И, разумеется, из этих двух чудес
Я ценность высшую, как все, предпочитаю.
Сверкай, сокровище и честь небесных сфер,
Мы содрогаемся при громовом раскате.
Но как бы молнии-застежке был Гомер
Рад! И, наверное, блеснула б в «Илиаде»!
* * *
Вот лучший способ забыть о смерти —
Приехать к морю на две недели.
По шерсти ветер и против шерсти
Здесь гладит воду.

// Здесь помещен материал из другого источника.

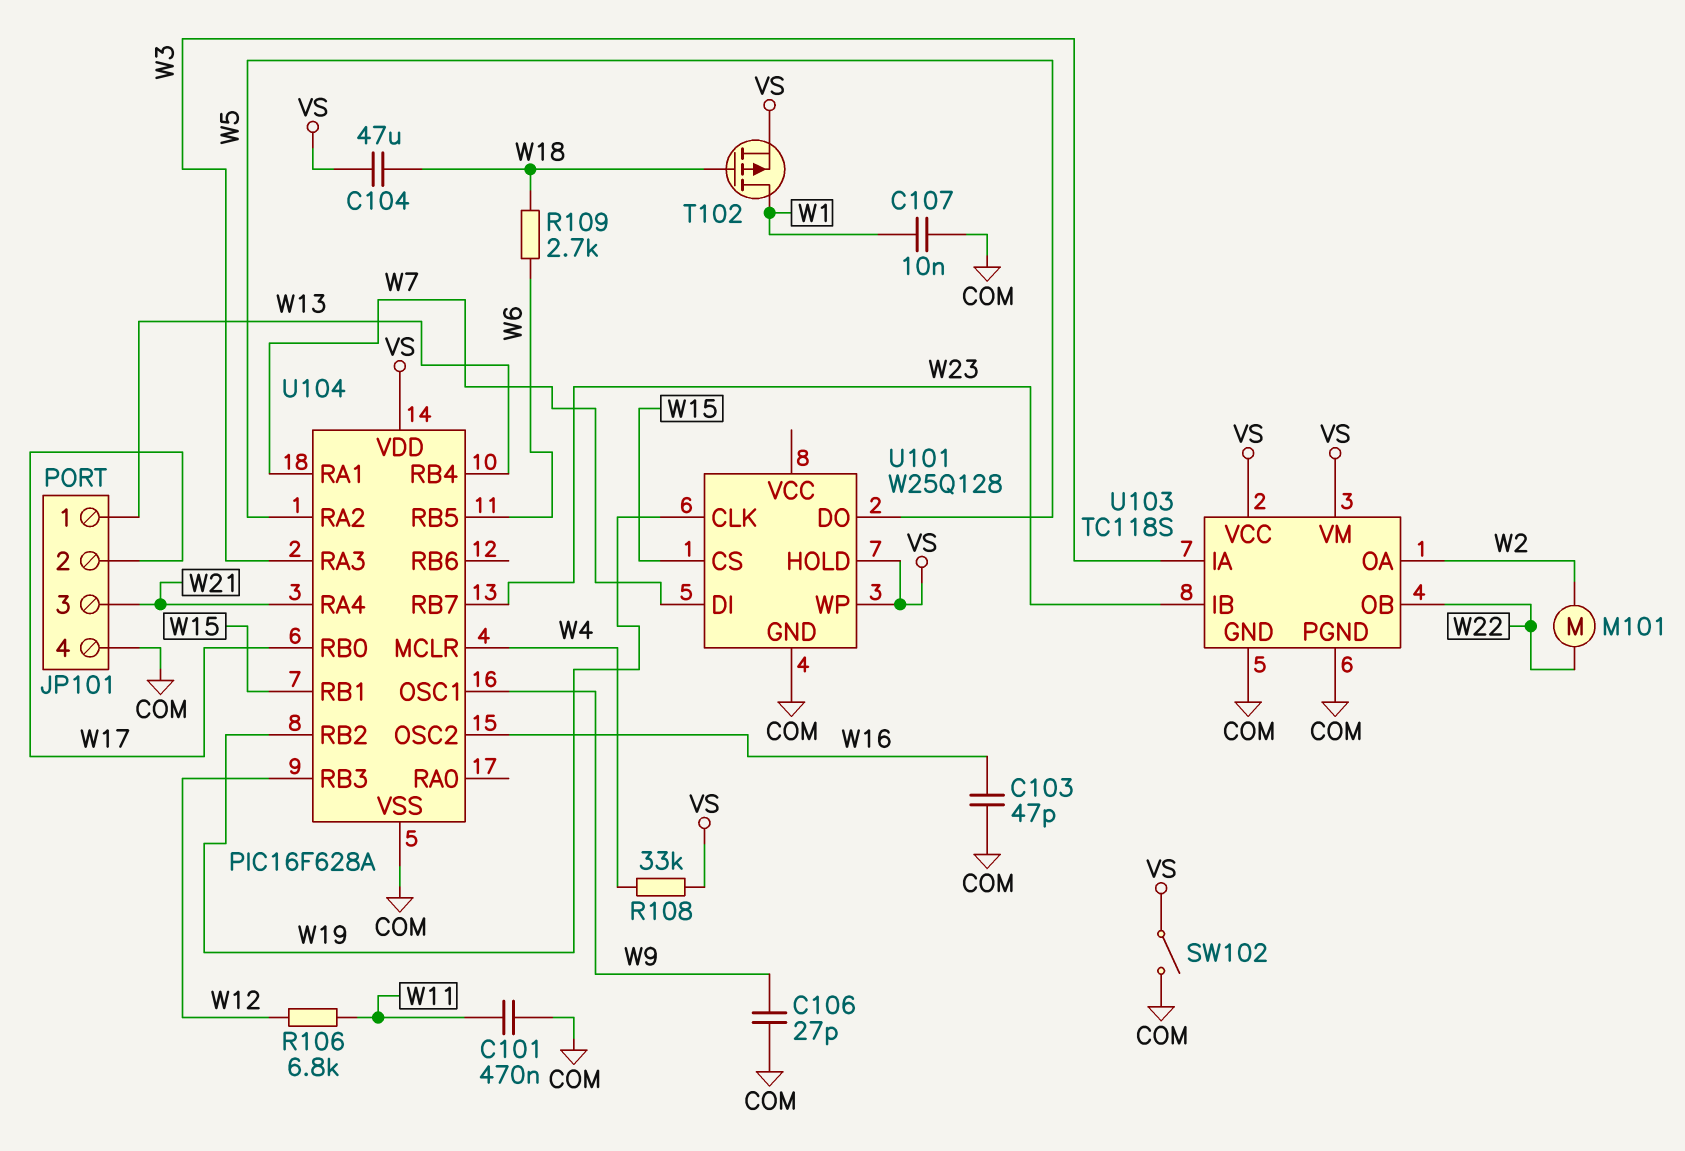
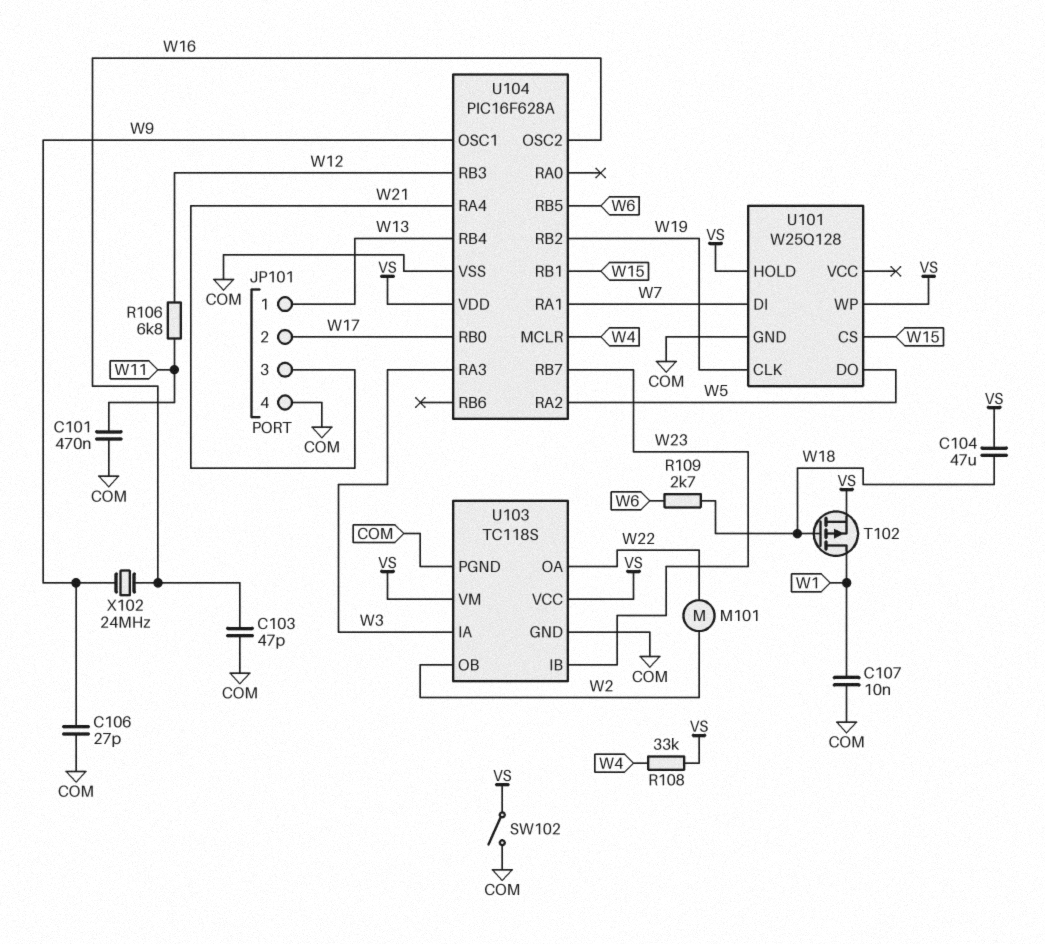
U103 pin OA: W2 -> W22
U103 pin OB: W22 -> W2
X102: none -> 24MHz (W9, W16)

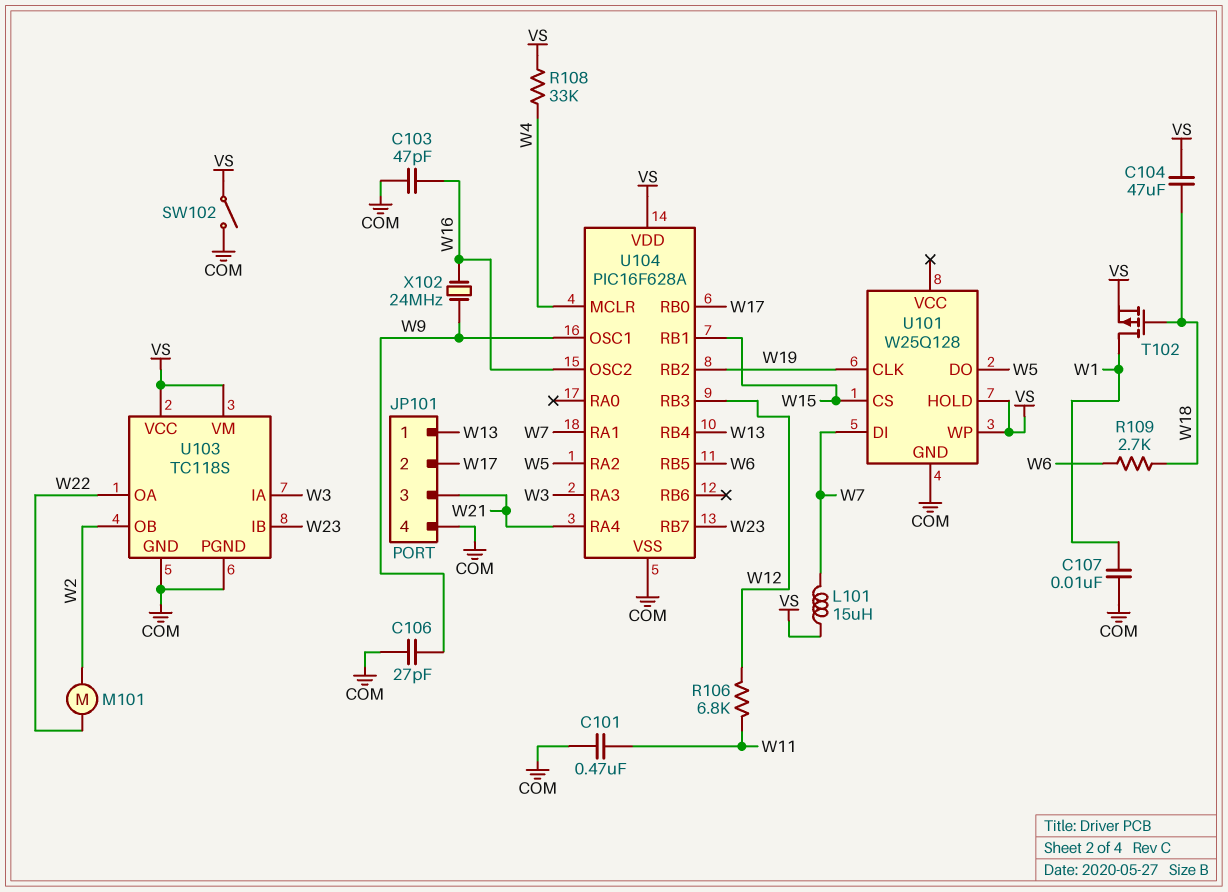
L101: none -> 15uH (VS, W7)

Живи в отеле.
Ты оторвался от мыслей мрачных,
Ушел стремительно от погони,
В волнах скрываясь полупрозрачных
И сидя вечером на балконе.
Все разрушается, даже горы,
Из камня город приморский сложен,
И только море свои просторы
Не уступает и краски тоже.
Ничто не мучит тебя, не сердит,
Претензий нет ни к судьбе, ни к веку,
И в двухнедельном своем бессмертье
Ты ближе к Богу, чем к человеку.
НОВЫЕ ОКНА
Теперь не форточка, теперь окно на треть
У нас откинуто внутрь комнаты под острым
Углом — и холодно под ним зимой сидеть.
Ни пакли нет теперь, ни ваты — все так просто.
Ты в ногу с временем идешь, ты не отстал,
И консерватором тебя считать нет смысла.
Стекло наклонное похоже на кристалл,
Как грань кристальная, оно, кренясь, нависло.
И замечательно, что рамы нет второй,
И вспомнишь старые стихи про раму эту,
Как выставляется она весной, весной!
Спасибо Майкову! (А ты подумал: Фету?)
Другой сквозь форточку, взывая к детворе,
Какое, спрашивал, у нас тысячелетье?
Нет больше форточки. А мальчик во дворе
Еще подумает чуть-чуть и скажет: третье!